I signed up as an Adorer for Perpetual Adoration. For those of you that I just lost,  the host, the body of Christ, is on the altar in the chapel.  People sign up for an hour to ensure He is never left alone.  I have to say, this is easily one of the best hours of my week.  Once there, I am not required to do anything for an hour except be there.  I pray, sometimes say a Rosary but most often I just sit.  I sit and listen.  It is perfectly quiet in there, of course, but I have learned more about myself, my faith and my place in the world by simply sitting still and listening.  Sometimes I jot down a few notes/thoughts that come to me that I didn't expect.  (A friend of mine once told me that her friend started taking a notebook with her to Adoration, started writing a book while there and is now a successful, published Christian author!)

I'm usually running to get in there!  I have it on my calendar each week, else I would never get there but I still try to fit one more thing/task/chore into my day, right before I go.  Whether you believe it is God, the universe or your subconscious that guides you, it is so hard for most of us to find the time to just sit quietly and listen.  Put it on your calendar!


Of all of the books I've read to my children over the years, one of my favorites is It's Hard to be Five, by Jamie Lee Curtis and Laura Cornell.  Of course, my youngest doesn't want to hear it, anymore as he is SIX.  The struggles are real for any age!

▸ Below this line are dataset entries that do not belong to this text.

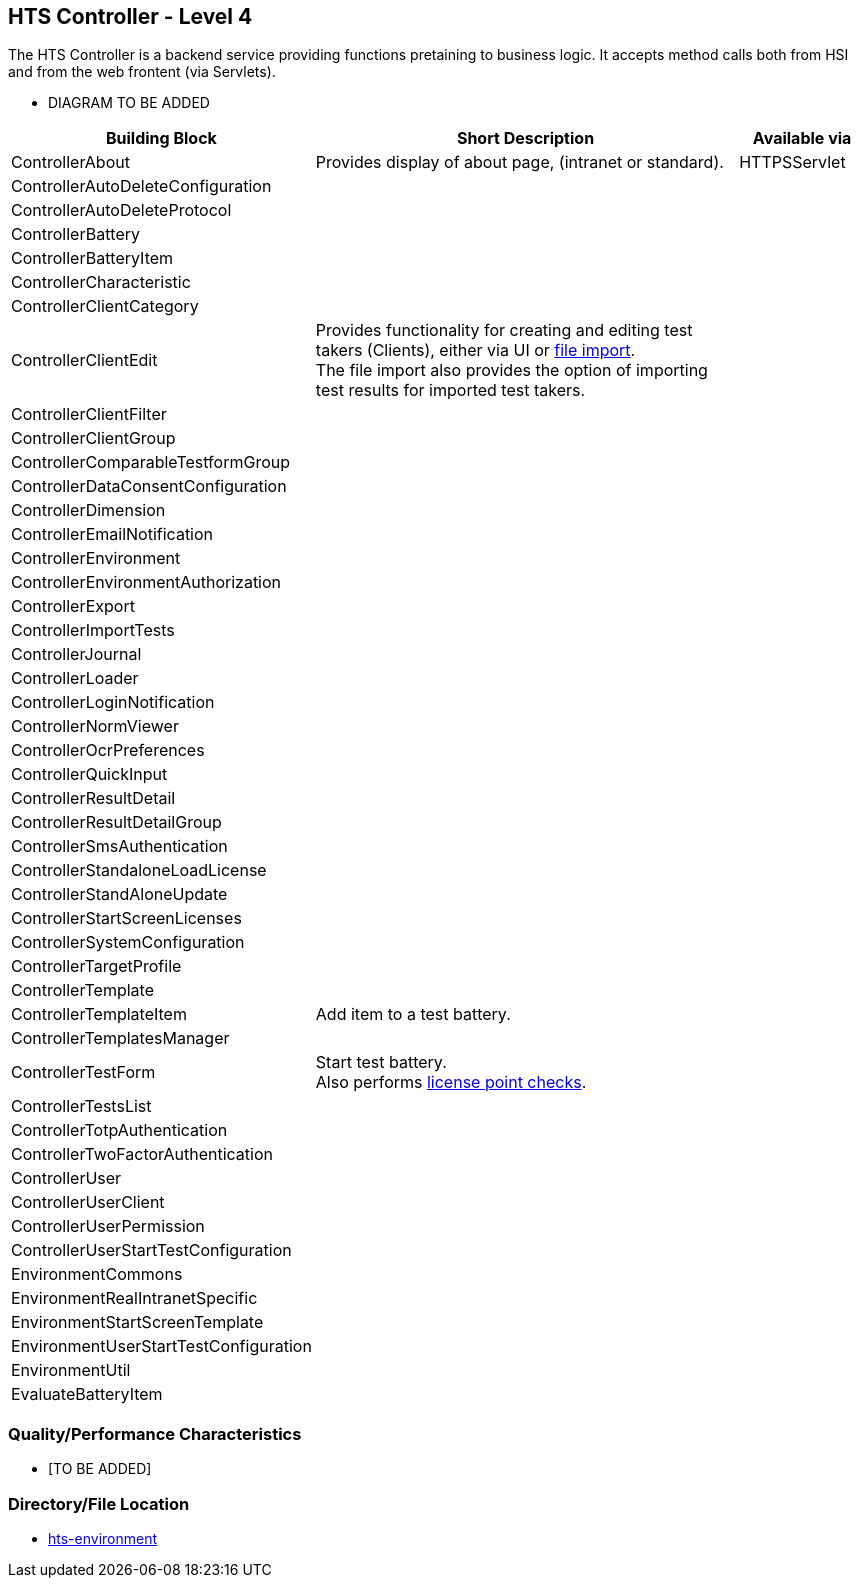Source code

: == HTS Controller - Level 4

The HTS Controller is a backend service providing functions pretaining to business logic.
It accepts method calls both from HSI and from the web frontent (via Servlets).

* DIAGRAM TO BE ADDED




[width="100%",cols="12%,75%, 17%",options="header",]
|===
|Building Block |Short Description | Available via
| ControllerAbout     | Provides display of about page, (intranet or standard). | HTTPSServlet
| ControllerAutoDeleteConfiguration     | |
| ControllerAutoDeleteProtocol     | |
| ControllerBattery     | |
| ControllerBatteryItem     | |
| ControllerCharacteristic     | |
| ControllerClientCategory     | |
| ControllerClientEdit     | Provides functionality for creating and editing test takers (Clients), either via UI or xref:../controller/ClientImport/hts-clientimport.adoc[file import]. +
The file import also provides the option of importing test results for imported test takers. |
| ControllerClientFilter     | |
| ControllerClientGroup     | |
| ControllerComparableTestformGroup     | |
| ControllerDataConsentConfiguration     | |
| ControllerDimension     | |
| ControllerEmailNotification     | |
| ControllerEnvironment     | |
| ControllerEnvironmentAuthorization     | |
| ControllerExport     | |
| ControllerImportTests     | |
| ControllerJournal     | |
| ControllerLoader     | |
| ControllerLoginNotification     | |
| ControllerNormViewer     | |
| ControllerOcrPreferences     | |
| ControllerQuickInput     | |
| ControllerResultDetail     | |
| ControllerResultDetailGroup     | |
| ControllerSmsAuthentication     | |
| ControllerStandaloneLoadLicense     | |
| ControllerStandAloneUpdate     | |
| ControllerStartScreenLicenses     | |
| ControllerSystemConfiguration     | |
| ControllerTargetProfile     | |
| ControllerTemplate     | |
| ControllerTemplateItem     | Add item to a test battery. |
| ControllerTemplatesManager     | |
| ControllerTestForm     | Start test battery. +
Also performs xref:../controller/CheckLicensePointsHelper/hts-checklicensepointshelper.adoc[license point checks]. |
| ControllerTestsList     | |
| ControllerTotpAuthentication     | |
| ControllerTwoFactorAuthentication     | |
| ControllerUser     | |
| ControllerUserClient     | |
| ControllerUserPermission     | |
| ControllerUserStartTestConfiguration     | |
| EnvironmentCommons     | |
| EnvironmentRealIntranetSpecific     | |
| EnvironmentStartScreenTemplate     | |
| EnvironmentUserStartTestConfiguration     | |
| EnvironmentUtil     | |
| EvaluateBatteryItem | |
|===

=== Quality/Performance Characteristics

* [TO BE ADDED]

=== Directory/File Location

* xref:../hts-environment.adoc[hts-environment]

I stepped out of my comfort zone a week ago and attended a weekend retreat at church.  I wasn't going to go; I have been avoiding it for years.  In my quiet hours at Adoration, I kept hearing a voice telling me that I should go this year but I attributed it to my "guilt voice" as I knew I probably should go but really was not interested.  Finally, just days before, after enough separate people had asked/encouraged/suggested that I go, I relented.  It was lovely, of course, to meet new people and learn more about my faith but what I did not expect was to have quiet time, alone.  This was exactly what I needed and never experience on a normal weekend!

I try to go to Mass on the days the kids have "All School Mass."  It is nice for the kids to see that I go, too and my youngest still enjoys having me there. ;)  But I'm rushing in the mornings, to get them all off to school, give the husband a kiss on the cheek and still make sure I have matching shoes on in time to get there.  Today I was a few minutes late.  Since then however, my day has gone so smoothly.

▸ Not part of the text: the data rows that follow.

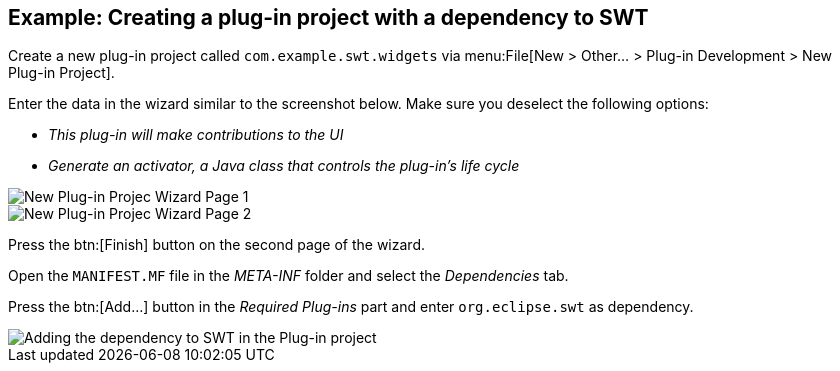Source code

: == Example: Creating a plug-in project with a dependency to SWT
	
Create a new plug-in project called `com.example.swt.widgets` via menu:File[New > Other... > Plug-in Development > New Plug-in Project].
	
Enter the data in the wizard similar to the screenshot below.
Make sure you deselect the following options:

* _This plug-in will make contributions to the UI_ 
* _Generate an activator, a Java class that controls the plug-in's life cycle_
	
image::swtplugin10.png[New Plug-in Projec Wizard Page 1]
	
image::swtplugin20.png[New Plug-in Projec Wizard Page 2]
	
Press the btn:[Finish] button on the second page of the wizard.
	
Open the `MANIFEST.MF` file in the _META-INF_ folder and select the _Dependencies_ tab.
	
Press the btn:[Add...] button in the _Required Plug-ins_ part and enter `org.eclipse.swt` as dependency.
	
image::swtplugin30.png[Adding the dependency to SWT in the Plug-in project]
	
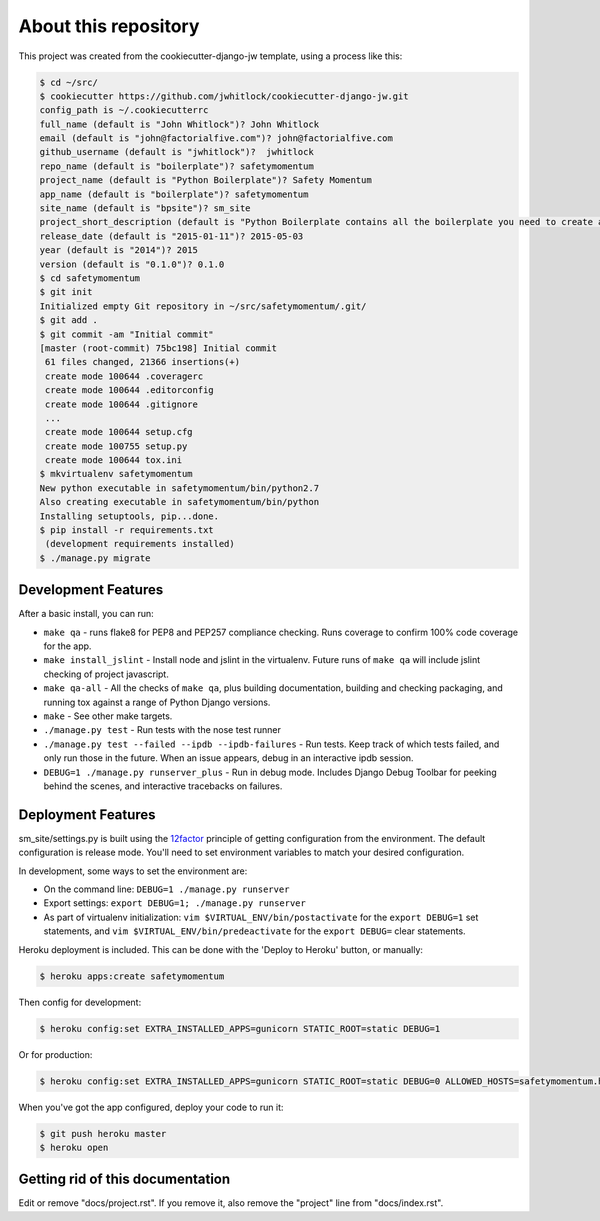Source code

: About this repository
=====================
This project was created from the cookiecutter-django-jw template, using
a process like this:

.. code-block:: sh

    $ cd ~/src/
    $ cookiecutter https://github.com/jwhitlock/cookiecutter-django-jw.git
    config_path is ~/.cookiecutterrc
    full_name (default is "John Whitlock")? John Whitlock
    email (default is "john@factorialfive.com")? john@factorialfive.com
    github_username (default is "jwhitlock")?  jwhitlock
    repo_name (default is "boilerplate")? safetymomentum
    project_name (default is "Python Boilerplate")? Safety Momentum
    app_name (default is "boilerplate")? safetymomentum
    site_name (default is "bpsite")? sm_site
    project_short_description (default is "Python Boilerplate contains all the boilerplate you need to create a Python package.")? Safety Momentum, for safety!
    release_date (default is "2015-01-11")? 2015-05-03
    year (default is "2014")? 2015
    version (default is "0.1.0")? 0.1.0
    $ cd safetymomentum
    $ git init
    Initialized empty Git repository in ~/src/safetymomentum/.git/
    $ git add .
    $ git commit -am "Initial commit"
    [master (root-commit) 75bc198] Initial commit
     61 files changed, 21366 insertions(+)
     create mode 100644 .coveragerc
     create mode 100644 .editorconfig
     create mode 100644 .gitignore
     ...
     create mode 100644 setup.cfg
     create mode 100755 setup.py
     create mode 100644 tox.ini
    $ mkvirtualenv safetymomentum
    New python executable in safetymomentum/bin/python2.7
    Also creating executable in safetymomentum/bin/python
    Installing setuptools, pip...done.
    $ pip install -r requirements.txt
     (development requirements installed)
    $ ./manage.py migrate

Development Features
--------------------
After a basic install, you can run:

* ``make qa`` - runs flake8 for PEP8 and PEP257 compliance checking.  Runs
  coverage to confirm 100% code coverage for the app.
* ``make install_jslint`` - Install node and jslint in the virtualenv.  Future
  runs of ``make qa`` will include jslint checking of project javascript.
* ``make qa-all`` - All the checks of ``make qa``, plus building documentation,
  building and checking packaging, and running tox against a range of Python
  Django versions.
* ``make`` - See other make targets.
* ``./manage.py test`` - Run tests with the nose test runner
* ``./manage.py test --failed --ipdb --ipdb-failures`` - Run tests.  Keep track
  of which tests failed, and only run those in the future.  When an issue
  appears, debug in an interactive ipdb session.
* ``DEBUG=1 ./manage.py runserver_plus`` - Run in debug mode.  Includes Django
  Debug Toolbar for peeking behind the scenes, and interactive tracebacks on
  failures.

Deployment Features
-------------------
sm_site/settings.py is built using the 12factor_
principle of getting configuration from the environment.  The default
configuration is release mode.  You'll need to set environment variables
to match your desired configuration.

In development, some ways to set the environment are:

* On the command line: ``DEBUG=1 ./manage.py runserver``
* Export settings: ``export DEBUG=1; ./manage.py runserver``
* As part of virtualenv initialization: ``vim $VIRTUAL_ENV/bin/postactivate``
  for the ``export DEBUG=1`` set statements, and
  ``vim $VIRTUAL_ENV/bin/predeactivate`` for the ``export DEBUG=`` clear
  statements.

Heroku deployment is included.  This can be done with the 'Deploy to Heroku'
button, or manually:


.. code-block:: sh

    $ heroku apps:create safetymomentum

Then config for development:

.. code-block:: sh

    $ heroku config:set EXTRA_INSTALLED_APPS=gunicorn STATIC_ROOT=static DEBUG=1

Or for production:

.. code-block:: sh

    $ heroku config:set EXTRA_INSTALLED_APPS=gunicorn STATIC_ROOT=static DEBUG=0 ALLOWED_HOSTS=safetymomentum.herokuapp.com SECURE_PROXY_SSL_HEADER=HTTP_X_FORWARDED_PROTOCOL,https

When you've got the app configured, deploy your code to run it:

.. code-block:: sh

    $ git push heroku master
    $ heroku open

.. _12factor: http://12factor.net

Getting rid of this documentation
---------------------------------
Edit or remove "docs/project.rst".  If you remove it, also remove the
"project" line from "docs/index.rst".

 So many friends of mine who are also mothers say that they purposely get up very early to make sure they have quiet time for reflection before getting everyone else up and on their way.  I haven't been able to do that, yet.  I am not a morning person. I stay up far too late and know that I can send up a few prayers when I finally lay down to sleep.  But the voices and the thoughts and the schedules all assault my brain at once and then it's tough even to fall asleep.  But making time during the day--even if it is running into Mass in the morning, going to Adoration after lunch or just sitting somewhere in my parked car for a few minutes with the radio off--has made all the difference.  Now, once I get to bed, I fall asleep immediately.  I know if I would go to bed a little earlier and get up a little earlier, our mornings could start off much more smoothly.  I am working on that.

Take some time to sit still, today.  Enjoy!